Treating Anhedonia in Depression
Treatment-resistance in depression is a major problem. In the world of depression care, first-line antidepressant and psychotherapy treatments frequently fail to achieve adequate treatment response.
One of the strongest risk factors for treatment-resistance in depression is the presence of anhedonia, a core feature of depression that refers to a loss of pleasure in activities and/or a lack of reactivity to usually pleasurable stimuli due to reduced positive affect. Critically, while anhedonia is highly prevalent in patients with depressive disorders and is associated with worse short- and long-term outcomes, anhedonia remains a relatively unexplored treatment target to date.
To address the gap in treatments targeting anhedonia, our team has designed an enhanced form of cognitive-behavioral therapy (CBT), called Reward and Stress Focused CBT (RS-CBT). This therapy is informed by cutting edge decision-making and stress science. The intervention specifically targets two critical mechanisms underlying anhedonia:
dysregulated reward processing and sensitivity
dysregulated stressor processing and sensitivity
The intervention seeks to improve upon standard CBT for depression by concurrently targeting both positive and negative affect. More specifically, this intervention seeks to improve how life stressors and rewards are processed and responded to by combining established, evidence-based practices (e.g., problem appraisal, solving, mindfulness-based stress reduction) with a novel intervention feature that promotes actively open-minded thinking (AOT).

> [Problem details] Extend the passage on treating anhedonia in depression, starting after its last sentence about actively open-minded thinking.

> [Stored entries]
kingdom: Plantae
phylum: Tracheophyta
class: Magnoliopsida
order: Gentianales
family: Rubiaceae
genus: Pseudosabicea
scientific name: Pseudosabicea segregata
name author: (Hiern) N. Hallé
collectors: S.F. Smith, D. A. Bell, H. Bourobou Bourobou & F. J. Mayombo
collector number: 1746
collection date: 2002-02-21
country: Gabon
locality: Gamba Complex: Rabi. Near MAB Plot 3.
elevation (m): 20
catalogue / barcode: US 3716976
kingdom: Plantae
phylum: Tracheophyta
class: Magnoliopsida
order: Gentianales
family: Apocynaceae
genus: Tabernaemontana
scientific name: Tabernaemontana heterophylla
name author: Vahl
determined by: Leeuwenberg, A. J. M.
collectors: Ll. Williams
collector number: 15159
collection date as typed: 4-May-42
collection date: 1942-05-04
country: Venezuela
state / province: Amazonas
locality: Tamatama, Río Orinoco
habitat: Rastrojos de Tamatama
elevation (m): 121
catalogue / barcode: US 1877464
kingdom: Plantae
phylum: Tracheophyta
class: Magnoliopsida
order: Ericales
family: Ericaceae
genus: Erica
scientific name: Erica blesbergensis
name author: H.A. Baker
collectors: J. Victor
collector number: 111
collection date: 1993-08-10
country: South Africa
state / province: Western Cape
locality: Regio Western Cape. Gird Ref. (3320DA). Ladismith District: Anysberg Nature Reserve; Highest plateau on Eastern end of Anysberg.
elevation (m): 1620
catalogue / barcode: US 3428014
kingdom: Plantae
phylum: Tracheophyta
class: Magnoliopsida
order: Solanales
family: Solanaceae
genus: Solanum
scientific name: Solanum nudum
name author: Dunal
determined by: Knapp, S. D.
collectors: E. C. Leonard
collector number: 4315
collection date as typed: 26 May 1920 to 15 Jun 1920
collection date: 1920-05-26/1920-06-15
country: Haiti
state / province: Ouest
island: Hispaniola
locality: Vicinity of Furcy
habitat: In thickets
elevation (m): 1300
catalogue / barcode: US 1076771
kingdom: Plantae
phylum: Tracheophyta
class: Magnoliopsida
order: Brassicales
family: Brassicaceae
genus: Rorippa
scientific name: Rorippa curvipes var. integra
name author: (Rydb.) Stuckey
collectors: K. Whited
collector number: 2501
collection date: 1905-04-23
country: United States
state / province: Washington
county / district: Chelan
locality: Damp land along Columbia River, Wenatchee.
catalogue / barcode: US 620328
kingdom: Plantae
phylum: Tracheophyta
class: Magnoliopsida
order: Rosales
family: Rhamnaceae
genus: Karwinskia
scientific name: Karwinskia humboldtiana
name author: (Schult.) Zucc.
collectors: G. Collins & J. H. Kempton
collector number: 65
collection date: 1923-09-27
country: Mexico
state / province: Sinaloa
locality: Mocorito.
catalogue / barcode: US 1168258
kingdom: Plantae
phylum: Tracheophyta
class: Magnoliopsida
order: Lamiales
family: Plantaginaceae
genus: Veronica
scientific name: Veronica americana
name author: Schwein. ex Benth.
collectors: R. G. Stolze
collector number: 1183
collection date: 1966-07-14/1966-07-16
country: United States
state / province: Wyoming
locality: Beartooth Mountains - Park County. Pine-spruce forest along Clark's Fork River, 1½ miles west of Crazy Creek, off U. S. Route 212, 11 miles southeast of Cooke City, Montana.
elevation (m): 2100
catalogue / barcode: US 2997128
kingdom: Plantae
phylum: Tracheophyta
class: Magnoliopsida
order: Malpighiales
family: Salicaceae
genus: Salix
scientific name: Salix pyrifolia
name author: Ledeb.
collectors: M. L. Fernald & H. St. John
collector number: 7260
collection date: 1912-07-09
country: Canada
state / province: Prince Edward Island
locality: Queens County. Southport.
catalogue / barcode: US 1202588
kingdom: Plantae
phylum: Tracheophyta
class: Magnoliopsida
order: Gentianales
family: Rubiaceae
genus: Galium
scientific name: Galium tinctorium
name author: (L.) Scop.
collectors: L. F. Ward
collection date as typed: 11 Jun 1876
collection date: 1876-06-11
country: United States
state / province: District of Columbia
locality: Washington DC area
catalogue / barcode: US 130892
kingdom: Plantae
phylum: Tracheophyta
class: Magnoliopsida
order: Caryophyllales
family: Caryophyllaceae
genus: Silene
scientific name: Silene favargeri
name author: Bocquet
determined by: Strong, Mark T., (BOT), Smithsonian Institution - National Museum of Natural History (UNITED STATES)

> [Written response]
AOT describes a style of thinking that actively addresses inherent human decision-making biases and weighs new evidence against favored beliefs, specifically focusing on rewarding beliefs and experiences rather than targeting cognitive distortions, as is common in conventional CBT.
Progress to date & next steps. The novel AOT intervention has been developed and piloted among a small group of patients to date. Data collection is ongoing. Based on qualitative and quantitative feedback (e.g., user interviews, changes in validated depression and functioning scales), the intervention prototype will be refined before testing more rigorously on a larger scale.